Copaxone is one of the most popular alternatives to interferon-based treatments, and accounted for nearly a fifth of Teva’s revenue last year. Last quarter, Copaxone generated $1.1 billion in first quarter sales for Teva, and is currently the leading MS treatment in the United States with 40% market share.
Wall Street, however, doesn’t expect that dominance to last for much long. According to analysts at Bloomberg, Tecfidera could overtake Copaxone as the leading MS treatment in the United States by the second quarter of 2014. To make matters worse, a U.S. court invalidated a 2015 patent for Copaxone on July 26, which means that generic competition could arrive as early as next year. In addition, Copaxone is known to cause lipoatrophy, a condition in which subcutaneous fat is lost too quickly, causing large, permanent depressions in the skin, in 45% of patients. Other MS treatments do not cause lipoatrophy.
For now, Teva will have to brace for its imminent loss of Copaxone as a leading drug, and rely on its diversified portfolio of branded and generic drugs to carry it through this rough patch.
Safer than Novartis’ Gilenya
Although Tecfidera has gained a lot of hype as an orally administered MS treatment, it’s important to remember that Novartis (NYSE: NVS) got there first with Gilenya, a once-a-day MS pill that was approved by the FDA in 2010. After its approval, Gilenya became a blockbuster drug, with $494 million in 2011 sales, $1.2 billion in 2012, and is estimated to hit $2.27 billion by 2016, according to Bloomberg.
However, a dark cloud has been hanging over Gilenya: its safety record. Between 2011 and 2012, 15 patients with cardiovascular conditions died from heart disorders after being treated with Gilenya.
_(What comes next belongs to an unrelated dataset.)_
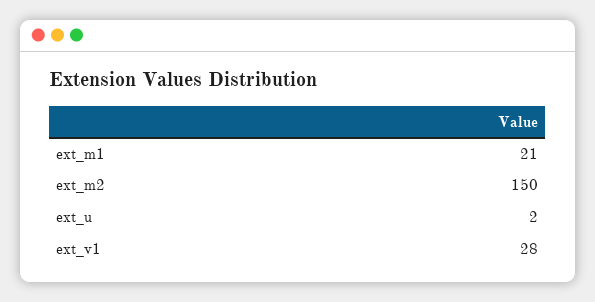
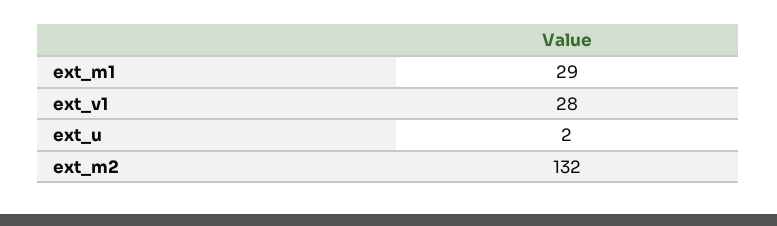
ext_m1: 21 -> 29
ext_m2: 150 -> 132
Those deaths resulted in a comprehensive safety review in the U.S and Europe, which resulted in added warnings to its label. At the end of July, a patient taking Gilenya for seven months developed PML (progressive multifocal leukoencephalopathy), a rare, viral disease that causes the inflammation of the white matter of the brain, which is usually fatal.
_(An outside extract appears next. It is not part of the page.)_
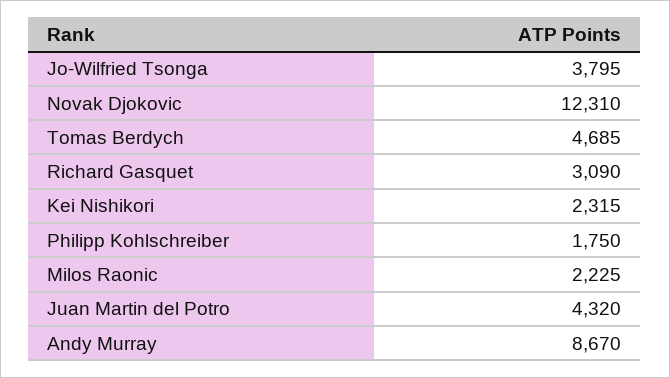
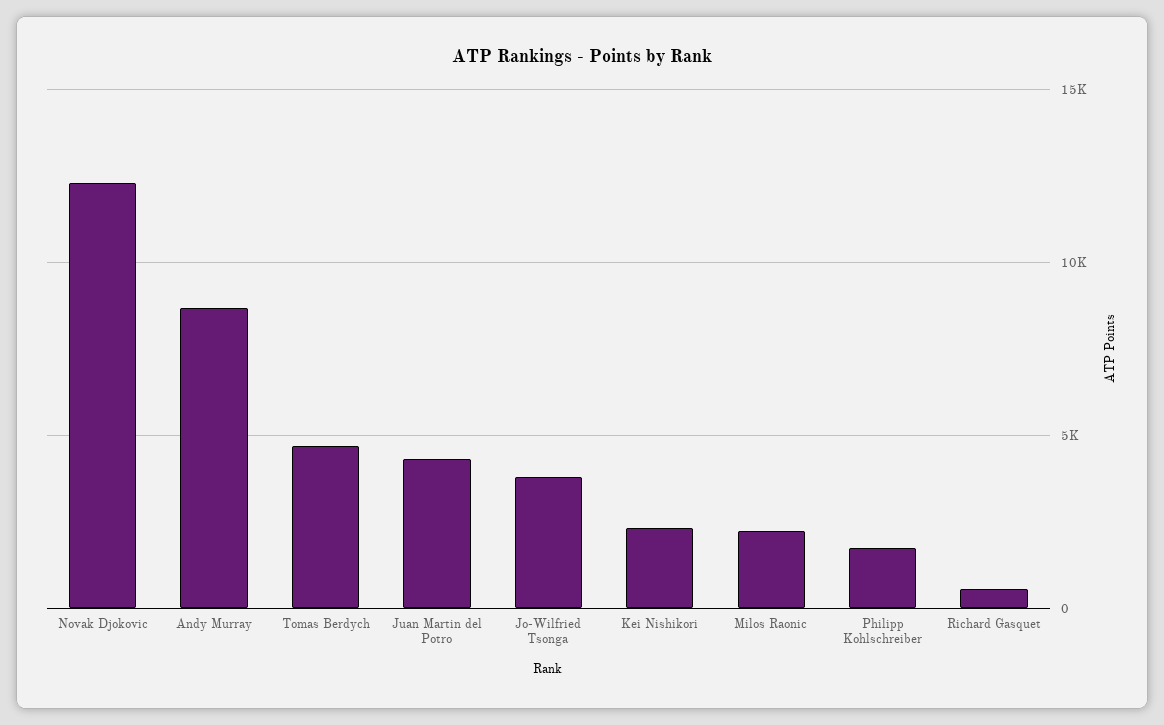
Richard Gasquet: 3090 -> 500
Therefore, Gilenya could take a big hit from Tecfidera’s rising popularity, since the latter doesn’t carry those safety warnings. Analysts at Wells Fargo noted that sales of Gilenya in the United States rose only 5% sequentially last quarter to $255 million, compared to an average of 13% quarter-on-quarter growth that it had reported over the previous six quarters. That’s also a major slowdown from the 28% quarter-on-quarter growth it reported between the fourth quarter of 2012 and the first quarter of 2013.
A Foolish final thought
If sales of Tecfidera continue surging, Teva and Novartis stand to lose the most. Losing the lead in MS treatments won’t completely sink either company, but it will represent a disappointing loss of a lucrative growth market.
Meanwhile, Biogen appears to have a blockbuster drug on its hands. Tecfidera is orally administered, lacks the flu-like symptoms of interferon, the potential of disfigurement from Copaxone, and Gilenya’s safety problems. In other words, it is a huge step forward for MS patients and a major new treatment that biotech investors should pay close attention to.